Quimby Country is in the Great North Woods, an area practically untouched by development and sprawl. The wildlife clearly outnumbers the people, even though the critters normally keep a pretty low profile. Moose, for example, can be the size of a small car, but they somehow manage to blend into the underbrush. They’re particularly hard to see at night; their dark coat make them nearly invisible after sundown and their eyes don’t reflect light like a deer’s. But with patience and the right strategy, viewing wildlife around here can make for an exciting outing. Here are some suggestions for wildlife
Moose Alley, named for the large moose population along its borders, runs along Route 3 from the first Connecticut lake north to Canadian Border. About an hour from Quimby Country.
The best time to see moose is at dusk when they emerge from the cool depths of the woods and bogs to eat roadside vegetation, rich in calcium and salt from winter road clearing.

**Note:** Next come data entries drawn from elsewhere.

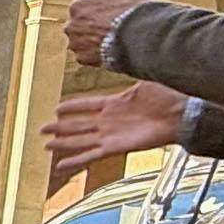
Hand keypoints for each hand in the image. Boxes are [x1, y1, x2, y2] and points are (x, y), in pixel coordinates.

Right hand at [44, 80, 184, 185]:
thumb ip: (132, 74)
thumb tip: (127, 57)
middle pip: (79, 124)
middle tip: (43, 130)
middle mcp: (110, 120)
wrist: (180, 113)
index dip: (72, 107)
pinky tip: (61, 165)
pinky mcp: (115, 147)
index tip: (56, 109)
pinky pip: (90, 156)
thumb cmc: (169, 95)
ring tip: (46, 146)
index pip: (87, 105)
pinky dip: (75, 161)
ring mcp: (111, 135)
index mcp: (116, 102)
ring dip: (63, 143)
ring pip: (81, 140)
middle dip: (60, 128)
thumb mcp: (146, 79)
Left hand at [63, 0, 154, 66]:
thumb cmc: (131, 9)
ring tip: (117, 35)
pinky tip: (114, 46)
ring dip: (97, 37)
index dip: (102, 7)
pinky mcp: (86, 60)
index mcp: (77, 6)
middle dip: (97, 23)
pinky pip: (89, 55)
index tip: (115, 8)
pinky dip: (99, 52)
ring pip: (85, 39)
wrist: (142, 37)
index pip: (85, 6)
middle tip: (117, 22)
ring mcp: (78, 45)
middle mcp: (72, 27)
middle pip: (83, 23)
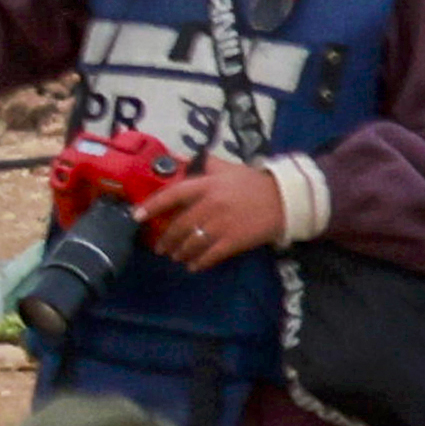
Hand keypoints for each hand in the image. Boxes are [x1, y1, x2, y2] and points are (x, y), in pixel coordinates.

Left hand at [150, 156, 295, 269]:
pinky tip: (194, 266)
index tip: (137, 216)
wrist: (287, 199)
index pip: (173, 195)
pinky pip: (211, 254)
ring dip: (180, 252)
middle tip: (159, 247)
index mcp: (207, 185)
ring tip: (175, 256)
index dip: (152, 206)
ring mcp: (223, 224)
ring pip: (192, 242)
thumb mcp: (228, 168)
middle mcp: (211, 204)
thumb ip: (205, 165)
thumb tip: (182, 160)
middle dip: (166, 239)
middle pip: (180, 224)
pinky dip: (199, 261)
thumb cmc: (254, 183)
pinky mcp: (235, 240)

If you see a moose, stay in your car. And if you drive back in the dark, be especially cautious – these moose can weigh as much as your automobile. Pay special attention to road signs warning of moose crossing. Those are generally put up where cars and moose have collided in the past.

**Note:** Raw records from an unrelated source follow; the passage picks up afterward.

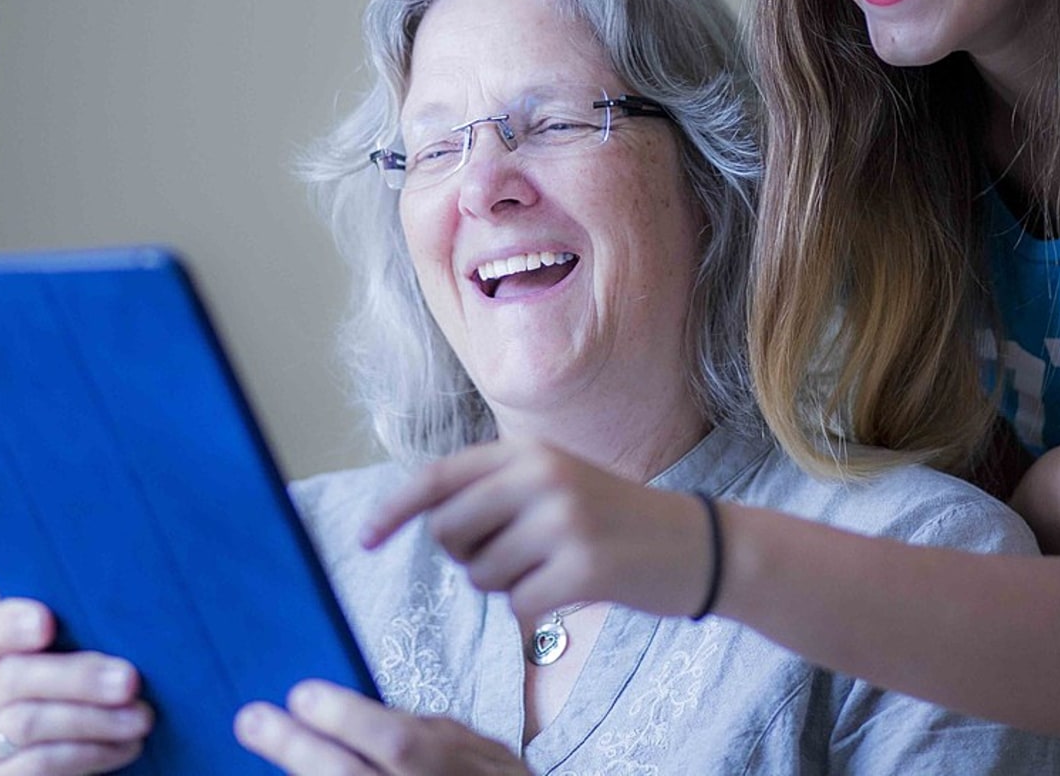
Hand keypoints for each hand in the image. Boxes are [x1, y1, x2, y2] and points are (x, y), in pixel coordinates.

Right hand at [0, 598, 150, 774]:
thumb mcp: (73, 664)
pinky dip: (90, 753)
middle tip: (130, 681)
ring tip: (142, 718)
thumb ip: (83, 643)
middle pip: (12, 678)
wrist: (65, 758)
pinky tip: (127, 746)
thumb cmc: (81, 695)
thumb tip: (132, 626)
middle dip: (78, 677)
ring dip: (95, 719)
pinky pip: (40, 764)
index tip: (47, 622)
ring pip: (29, 723)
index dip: (9, 625)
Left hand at [235, 680, 528, 773]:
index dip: (350, 720)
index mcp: (454, 768)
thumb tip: (354, 714)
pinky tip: (291, 775)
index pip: (399, 744)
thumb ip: (423, 734)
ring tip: (263, 740)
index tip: (302, 692)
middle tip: (252, 719)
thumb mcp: (474, 748)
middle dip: (300, 750)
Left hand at [359, 438, 712, 621]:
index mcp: (529, 451)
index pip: (439, 476)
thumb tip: (424, 516)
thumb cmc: (611, 517)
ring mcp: (562, 521)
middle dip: (463, 556)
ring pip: (480, 574)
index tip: (365, 538)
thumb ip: (495, 488)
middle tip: (505, 555)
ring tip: (550, 565)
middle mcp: (541, 476)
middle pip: (449, 531)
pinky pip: (516, 606)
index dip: (394, 508)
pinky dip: (532, 608)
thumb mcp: (555, 478)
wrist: (694, 543)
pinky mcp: (581, 569)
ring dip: (504, 583)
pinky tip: (570, 588)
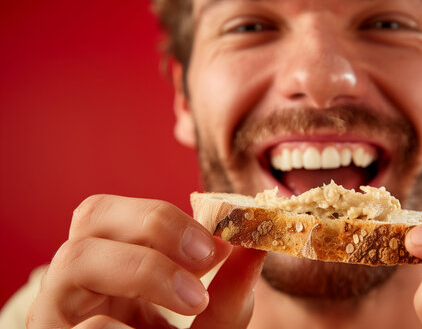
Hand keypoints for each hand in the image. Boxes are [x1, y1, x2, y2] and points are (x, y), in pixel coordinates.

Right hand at [26, 195, 264, 328]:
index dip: (168, 216)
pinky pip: (81, 326)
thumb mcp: (205, 327)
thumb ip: (227, 298)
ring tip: (193, 301)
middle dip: (154, 223)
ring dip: (144, 268)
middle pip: (91, 214)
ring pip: (74, 260)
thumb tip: (253, 249)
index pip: (122, 212)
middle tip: (205, 257)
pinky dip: (117, 324)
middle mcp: (78, 285)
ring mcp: (59, 315)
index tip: (219, 243)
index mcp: (111, 270)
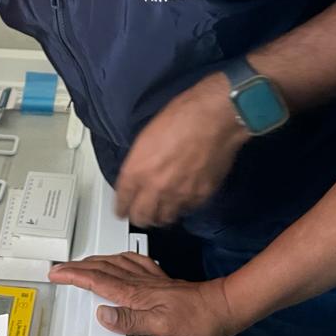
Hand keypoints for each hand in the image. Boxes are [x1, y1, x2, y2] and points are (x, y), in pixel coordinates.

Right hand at [48, 253, 240, 335]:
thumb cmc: (196, 320)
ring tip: (81, 263)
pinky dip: (119, 259)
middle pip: (102, 268)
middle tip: (60, 267)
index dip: (74, 276)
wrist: (223, 308)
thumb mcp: (162, 327)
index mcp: (135, 293)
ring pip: (115, 263)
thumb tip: (102, 314)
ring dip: (94, 261)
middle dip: (77, 266)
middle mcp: (140, 281)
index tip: (56, 273)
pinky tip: (119, 260)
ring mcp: (150, 278)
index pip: (97, 280)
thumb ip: (130, 320)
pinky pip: (133, 262)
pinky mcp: (161, 279)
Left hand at [114, 76, 248, 226]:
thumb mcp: (147, 136)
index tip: (122, 211)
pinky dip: (183, 208)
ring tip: (162, 209)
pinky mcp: (200, 197)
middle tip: (142, 214)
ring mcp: (179, 195)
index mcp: (137, 170)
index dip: (121, 208)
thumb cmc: (181, 116)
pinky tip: (183, 200)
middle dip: (140, 217)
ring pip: (164, 219)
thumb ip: (140, 161)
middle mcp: (155, 187)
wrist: (214, 118)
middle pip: (142, 217)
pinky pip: (187, 211)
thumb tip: (141, 173)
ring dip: (161, 215)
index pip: (122, 201)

You can also see moose closer to Quimby Country along Rt. 114 in either direction. They’ll usually be in muddy patches along the road called moose wallows. Another location popular for moose is Ferdinand on Route 105 between Bloomfield and Island Pond.
If those locations fail, try the moose viewing platform near the Wenlock Management Area, There is also a platform at the junction of Route 105 and Notch Pond Road in Brunswick. At both places, you can get out of your car and watch for moose from a safe distance.

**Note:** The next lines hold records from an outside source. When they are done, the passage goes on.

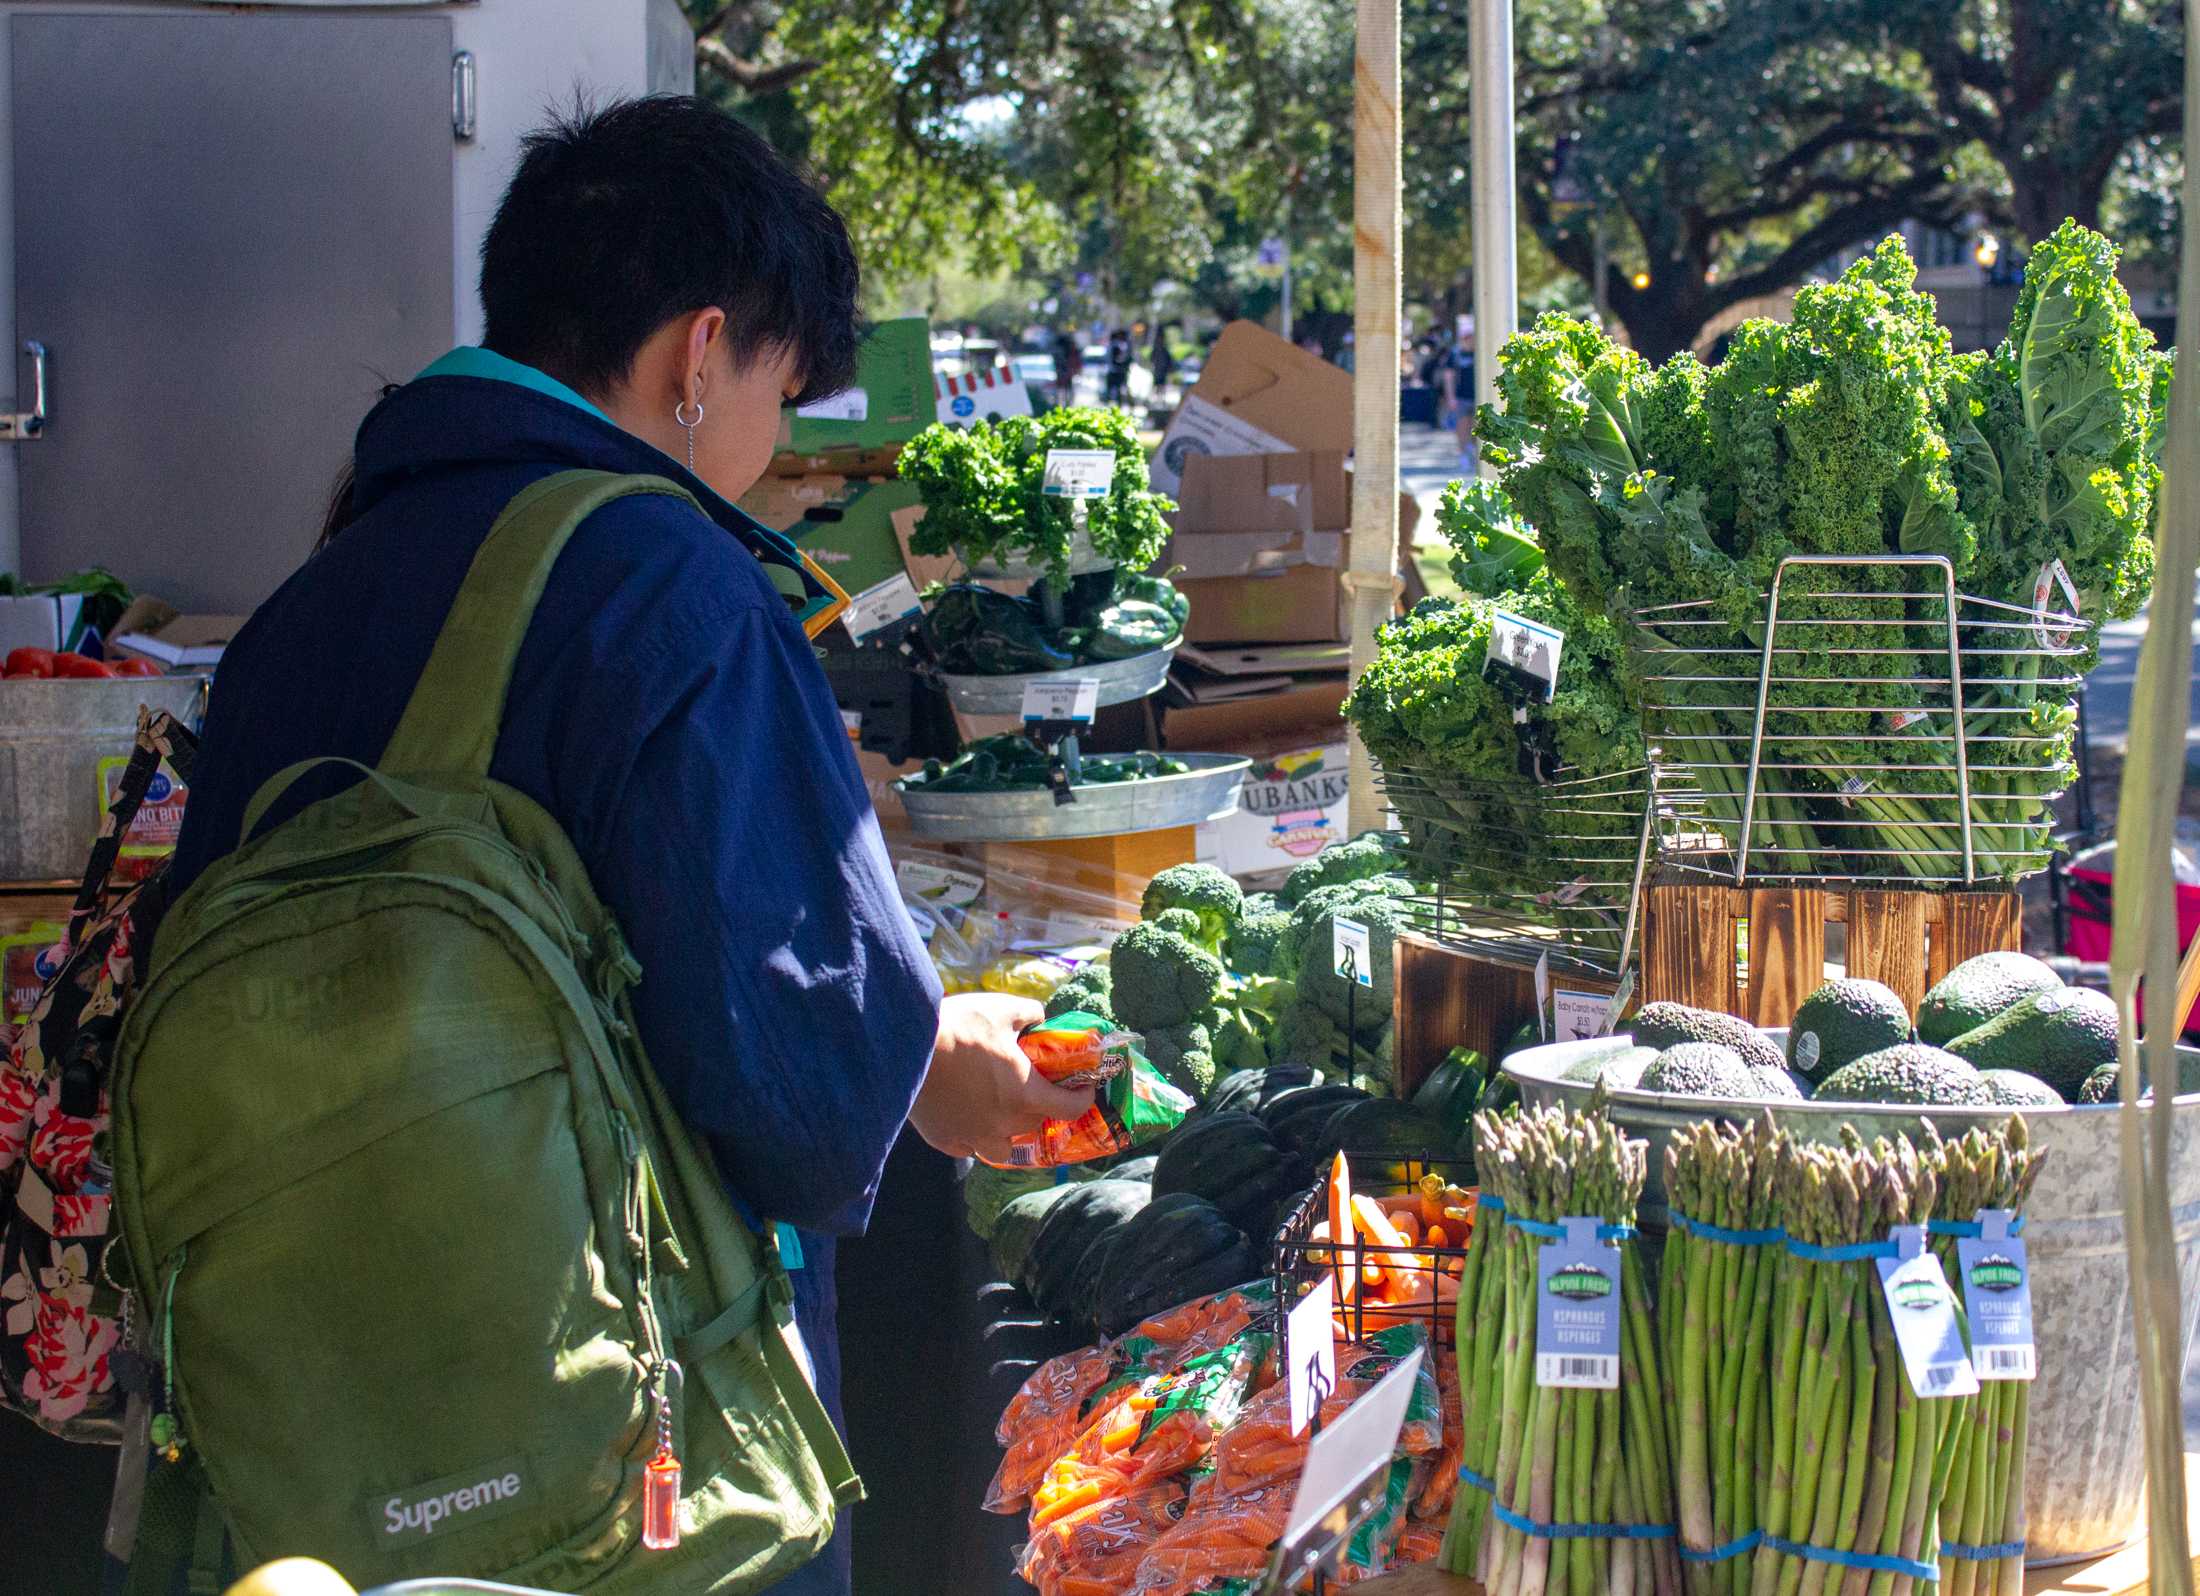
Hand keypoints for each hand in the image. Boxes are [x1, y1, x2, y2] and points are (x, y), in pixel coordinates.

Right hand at [910, 992, 1093, 1163]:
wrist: (903, 1047)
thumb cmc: (958, 1026)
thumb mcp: (1001, 1008)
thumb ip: (1029, 1013)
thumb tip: (1040, 1017)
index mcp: (1024, 1093)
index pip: (1069, 1108)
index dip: (1082, 1098)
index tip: (1083, 1088)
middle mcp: (1003, 1123)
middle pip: (1035, 1124)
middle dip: (1040, 1107)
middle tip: (1032, 1087)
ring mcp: (973, 1136)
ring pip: (1003, 1147)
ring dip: (1009, 1132)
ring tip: (1000, 1112)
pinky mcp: (945, 1141)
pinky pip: (969, 1147)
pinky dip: (973, 1136)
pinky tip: (967, 1118)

The Common Loon and the endangered Peregrine Falcon are just two of the birds you can see without wandering too far from Quimby Country. Forest Lake is home to two common loons whose call can be heard from your cottage almost every morning and evening. And Peregrine Falcons nest in the cliff-side of Brousseau Mountain so you will see them soaring over the waters of Big Averill throughout the summer. It’s also not uncommon to see a majestic bald eagle circling in the sky right outside your porch.
Birds Raptors such as the Goshawk, Sharp-shinned, Cooper’s and Broad-winged Hawk frequent the area, along with Great-horned and Barred owl. And Hairy and Downy Woodpeckers, Flycatchers, Thrushes, and a variety of Warblers all breed in our hardwood forests. Bats used to be quite common, but their numbers seem to have been decimated by a fungus infestation.
But there are also many bird species in the many wildlife refuges within an easy drive of Quimby Country.
The Bill Sladyk Wildlife Management Area, which runs from Norton Pond northwest to the Canadian Border, includes many ponds, streams and beaver impoundments that provide suitable habitat for nesting and migrating waterfowl. The most commonly seen species include Mallards, Black Ducks, Goldeneyes, Ring-neck Ducks, Wood Ducks, and both Common and Hooded Mergansers. Boreal Chickadees may also be seen in the large tracts of spruce-fir forest and Common Loons can be found nesting on Holland Pond in the summer.
The Kingdom Heritage Lands, which stretch across 14 communities in Essex and Caledonia counties. has some of the best forest habitat in Vermont, playing host to some birds you won’t find anywhere else. For example, Vermont’s only population of spruce grouse is concentrated in the Nulhegan Basin. These birds are here year-round and the best time to see them is after the spring nesting season.
A little further away (about 90 minutes from Quimby Country), beaver ponds within the Victory Bog Basin provide feeding grounds for Great Blue Herons and Bitterns, and nesting habitat for Wood, Black and Mallard ducks, as well as Hooded and Common Mergansers. Woodcock feed in the alder swales and breed in old fields and openings along the Moose River. Forest management activities compliment the natural Ruffed Grouse habitat on the floodplain. Over 130 species have been sighted in the Basin. The Gray Jay, Olive-sided Flycatcher, Cape May Warbler, Black-backed Woodpecker, Rusty Blackbird and White-winged Crossbill are species observed here that are not commonly found in other parts of Vermont.
The forests around Quimby Country are part of the Great North Woods so it’s not surprising that we share them with a variety of animals. White-tailed deer, moose, and black bear are common. Beavers have built dams across one of the streams on the west side of Forest Lake. Porcupines make dens in the crevices of the ridge between Forest and Big Averill lakes. Over the years, we have even seen signs of more elusive carnivores, such as coyotes, bobcats, and fishers.
You may also see northern red-bellied snakes, northern ring-necked snakes, and red-backed salamanders on the forest floor.
Remember: these are wild animals. If you run across one, do not approach it and do not attempt to feed it.